Monuments and statues do more than memorialize a person. They send a silent message about what is important to us as a society.
Virginia Governor Ralph Northam recently announced the state’s intent to remove the iconic statue of Confederate General Robert E. Lee in the city of Richmond. The news sparked a court injunction and reignited last year’s debate over similar monuments throughout the former Confederacy.
As debate over monuments rages, let’s examine the cause those monuments represent and the people they memorialize.
We should consider with some skepticism the purpose of monuments honoring Confederate leaders. The United Daughters of the Confederacy (UDC) and similar organizations put many of these monuments in place during the Jim Crow era or during the civil rights movement. The UDC’s portrayal of the Confederacy, and its sponsorship of monuments honoring the KKK, have led many historians to believe these monuments were placed only to provoke social tensions and harass an entire race.
“I think it wiser to not keep open the sores of war, but to follow the example of those nations who endeavored to obliterate the marks of civil strife, and to commit to oblivion the feelings it engendered,” Robert E. Lee himself once said. He opposed Confederate monuments. He never gave his support for any monuments, including one for his second in command, Stonewall Jackson, believing such monuments and other signs of conflict slowed a nation’s recovery from civil war.
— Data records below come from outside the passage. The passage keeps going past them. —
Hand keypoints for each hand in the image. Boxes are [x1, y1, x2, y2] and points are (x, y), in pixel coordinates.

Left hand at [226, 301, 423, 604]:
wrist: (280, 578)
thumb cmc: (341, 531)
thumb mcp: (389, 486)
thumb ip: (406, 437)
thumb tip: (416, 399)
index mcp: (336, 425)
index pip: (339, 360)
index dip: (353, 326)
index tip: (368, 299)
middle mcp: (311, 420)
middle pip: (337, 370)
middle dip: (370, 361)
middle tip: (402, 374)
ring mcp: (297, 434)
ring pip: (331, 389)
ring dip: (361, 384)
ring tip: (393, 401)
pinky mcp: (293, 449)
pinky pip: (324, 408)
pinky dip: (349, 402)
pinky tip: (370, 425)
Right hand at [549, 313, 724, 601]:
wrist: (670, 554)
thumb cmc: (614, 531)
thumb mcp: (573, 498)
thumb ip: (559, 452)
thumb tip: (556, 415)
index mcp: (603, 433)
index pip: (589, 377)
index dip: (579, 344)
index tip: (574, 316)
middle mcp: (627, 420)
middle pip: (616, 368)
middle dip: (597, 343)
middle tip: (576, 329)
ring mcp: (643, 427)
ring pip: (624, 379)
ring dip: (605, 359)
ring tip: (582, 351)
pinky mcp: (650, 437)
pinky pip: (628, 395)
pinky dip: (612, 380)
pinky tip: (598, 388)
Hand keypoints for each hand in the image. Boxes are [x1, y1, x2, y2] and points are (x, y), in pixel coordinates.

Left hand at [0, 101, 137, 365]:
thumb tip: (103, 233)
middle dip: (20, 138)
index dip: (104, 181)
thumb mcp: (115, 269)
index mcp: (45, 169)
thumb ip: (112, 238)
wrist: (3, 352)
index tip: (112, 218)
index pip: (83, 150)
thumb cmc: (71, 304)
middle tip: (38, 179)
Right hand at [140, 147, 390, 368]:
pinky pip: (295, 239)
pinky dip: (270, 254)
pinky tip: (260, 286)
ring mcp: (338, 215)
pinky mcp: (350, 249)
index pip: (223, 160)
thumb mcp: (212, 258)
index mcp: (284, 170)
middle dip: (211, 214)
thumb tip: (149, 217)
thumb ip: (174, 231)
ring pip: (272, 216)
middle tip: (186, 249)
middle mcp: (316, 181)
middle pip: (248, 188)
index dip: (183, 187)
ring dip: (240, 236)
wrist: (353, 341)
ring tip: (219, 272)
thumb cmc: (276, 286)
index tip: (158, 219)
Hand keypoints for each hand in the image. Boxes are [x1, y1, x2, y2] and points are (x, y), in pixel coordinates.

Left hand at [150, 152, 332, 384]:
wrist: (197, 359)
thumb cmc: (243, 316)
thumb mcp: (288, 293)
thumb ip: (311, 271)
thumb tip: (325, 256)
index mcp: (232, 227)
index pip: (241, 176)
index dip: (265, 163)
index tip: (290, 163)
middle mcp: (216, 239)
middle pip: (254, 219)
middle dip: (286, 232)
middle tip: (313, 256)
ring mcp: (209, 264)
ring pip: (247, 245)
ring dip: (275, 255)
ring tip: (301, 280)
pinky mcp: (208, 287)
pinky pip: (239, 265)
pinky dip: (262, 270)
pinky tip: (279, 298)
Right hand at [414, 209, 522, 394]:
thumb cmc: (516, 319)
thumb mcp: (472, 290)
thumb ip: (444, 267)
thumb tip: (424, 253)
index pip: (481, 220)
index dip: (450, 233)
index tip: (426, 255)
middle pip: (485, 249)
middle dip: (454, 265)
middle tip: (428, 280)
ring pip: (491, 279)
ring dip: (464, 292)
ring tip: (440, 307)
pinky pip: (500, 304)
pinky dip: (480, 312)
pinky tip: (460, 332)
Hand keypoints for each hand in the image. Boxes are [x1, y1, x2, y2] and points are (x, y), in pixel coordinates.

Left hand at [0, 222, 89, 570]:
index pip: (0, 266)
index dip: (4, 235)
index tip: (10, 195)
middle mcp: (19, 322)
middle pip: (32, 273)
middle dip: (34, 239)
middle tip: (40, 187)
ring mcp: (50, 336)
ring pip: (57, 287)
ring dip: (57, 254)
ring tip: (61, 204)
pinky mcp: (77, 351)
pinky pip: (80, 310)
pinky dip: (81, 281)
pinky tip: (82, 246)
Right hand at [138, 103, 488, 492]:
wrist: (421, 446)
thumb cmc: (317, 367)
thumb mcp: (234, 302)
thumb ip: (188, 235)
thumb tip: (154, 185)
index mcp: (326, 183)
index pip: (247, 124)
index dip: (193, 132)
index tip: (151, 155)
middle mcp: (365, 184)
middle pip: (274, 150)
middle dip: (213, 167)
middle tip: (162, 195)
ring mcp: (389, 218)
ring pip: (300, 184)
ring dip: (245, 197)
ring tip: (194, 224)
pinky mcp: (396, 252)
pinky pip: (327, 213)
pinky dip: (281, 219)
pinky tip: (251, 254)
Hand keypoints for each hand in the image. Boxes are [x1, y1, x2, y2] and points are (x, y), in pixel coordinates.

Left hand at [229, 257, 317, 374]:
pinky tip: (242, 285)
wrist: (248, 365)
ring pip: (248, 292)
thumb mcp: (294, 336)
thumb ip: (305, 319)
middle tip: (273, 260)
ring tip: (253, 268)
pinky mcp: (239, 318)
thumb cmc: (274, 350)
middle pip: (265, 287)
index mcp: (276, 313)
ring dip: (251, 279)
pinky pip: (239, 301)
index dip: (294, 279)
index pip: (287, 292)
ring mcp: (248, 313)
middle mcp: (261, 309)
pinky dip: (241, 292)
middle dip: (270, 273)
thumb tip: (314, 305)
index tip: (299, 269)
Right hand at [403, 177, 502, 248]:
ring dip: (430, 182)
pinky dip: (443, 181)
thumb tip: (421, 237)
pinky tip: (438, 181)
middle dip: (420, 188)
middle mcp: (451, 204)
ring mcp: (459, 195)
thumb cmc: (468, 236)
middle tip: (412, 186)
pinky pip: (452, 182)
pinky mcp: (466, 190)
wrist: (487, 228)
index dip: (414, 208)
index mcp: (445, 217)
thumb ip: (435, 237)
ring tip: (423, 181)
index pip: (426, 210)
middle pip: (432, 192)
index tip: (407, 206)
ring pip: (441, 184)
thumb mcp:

And he refused to allow the Confederate flag to fly above Washington College, where he was president after the war. The longer a symbol lasts, the longer division lasts.

Every historical figure in American history—including George Washington himself—had flaws. We should not be blind to their humanity. Celebrating their triumphs and accomplishments at the risk of ignoring their mistakes and failings is irresponsible. The Confederacy’s leaders were complex people, many of whom were brilliant, devoutly religious, and yet astonishingly racist. When honoring a person also offends an entire race and opens the divisions among us, it is right for us to question whether that honor is justified.
I admire Stonewall Jackson for his tenacity and drive. Many consider him the most brilliant military commander on either side of the Civil War, and the south might have won had he survived the early years of the war. I admire Robert E. Lee for his discipline and his dignity. But let us not forget they were also slaveholders who never renounced slavery though given every opportunity to do so. In fact, they risked their lives to preserve it. Perhaps their statues, and others like them, are best suited for Civil War museums, where we can preserve their memory without celebrating their cause.
The Confederacy is an American legacy that should never be forgotten or celebrated. It is part of our American story, and it is an ironic thread of the fabric that binds our union. Yet it is a dark time in our history when so many Americans died in an attempt to preserve something most of us today find unquestionably abhorrent. The fact the United States avoided tearing itself apart and eventually ended almost 200 years of institutional racism to correct the most glaring errors in its Constitution, are two of the great triumphs of American ideals. Let us build monuments to that.